Читатели могут вообразить, с каким восторгом я читал и перечитывал это милое послание! Много позже я перешел, наконец, к письму от кузена мисс Чамли. Оно не убавило моей радости, так как кузен оказался не просто священником, а… В общем, он подписывался «Епископ Калькуттский».
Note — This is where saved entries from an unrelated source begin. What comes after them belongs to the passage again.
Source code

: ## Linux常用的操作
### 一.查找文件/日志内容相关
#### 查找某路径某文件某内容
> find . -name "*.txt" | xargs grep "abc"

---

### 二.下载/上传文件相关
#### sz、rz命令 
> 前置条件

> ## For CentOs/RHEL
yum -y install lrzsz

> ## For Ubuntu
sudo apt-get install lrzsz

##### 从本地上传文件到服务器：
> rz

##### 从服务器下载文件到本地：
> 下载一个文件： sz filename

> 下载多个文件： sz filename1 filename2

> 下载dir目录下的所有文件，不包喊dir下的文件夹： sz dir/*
Что еще добавить? Тут и пора окончить повесть о том, как Эдмунд Тальбот путешествовал на край света и пытался выучить морской язык! Однако тогда я поставлю в тупик своих будущих читателей. Ведь кое-что я недоговорил, заметили? Разумеется, кузен не мог одобрить, чтобы мы невенчанными отправились из Индии в Англию: негожий пример для части света, в которой и так царит чрезмерная вольность нравов! Поэтому епископ вызвался совершить необходимую церемонию. Так что, дорогие мои, можете быть совершенно уверены в том, что в один прекрасный день я сошел с баркаса на индийский берег. «Юная особа» под розовым зонтиком стояла в двадцати ярдах от меня. При ней находилась бесценная Дженет. Вокруг толпились темнокожие слуги. Над розовым зонтиком вздымался еще один — гораздо больше. При виде меня мисс Чамли забыла про опасности, что несло в себе палящее солнце. Я помахал шляпой, и ваша прапрапрапрапрапрабабушка сорвалась с места и кинулась в мои объятия!
(24)
Прочитав письмо Олдмедоу, я вышел прогуляться и по дороге принялся вспоминать старых знакомых, даже бывших врагов, которые ныне казались друзьями. Один за другим они проходили у меня перед глазами, даже те, о ком я давно позабыл — Джейкобс, Мэнли, Хауэлл… Я словно дотрагивался до каждого из них: вот Боулс, Селия Брокльбанк, Зенобия, коротышка Пайк, Виллер, Бейтс, Колли — и так далее, вплоть до капитана Андерсона. Забавные ощущения. Оказалось, я могу вспоминать всех до одного, не испытывая особых потрясений — даже лейтенанта Саммерса. Даже Преттименов.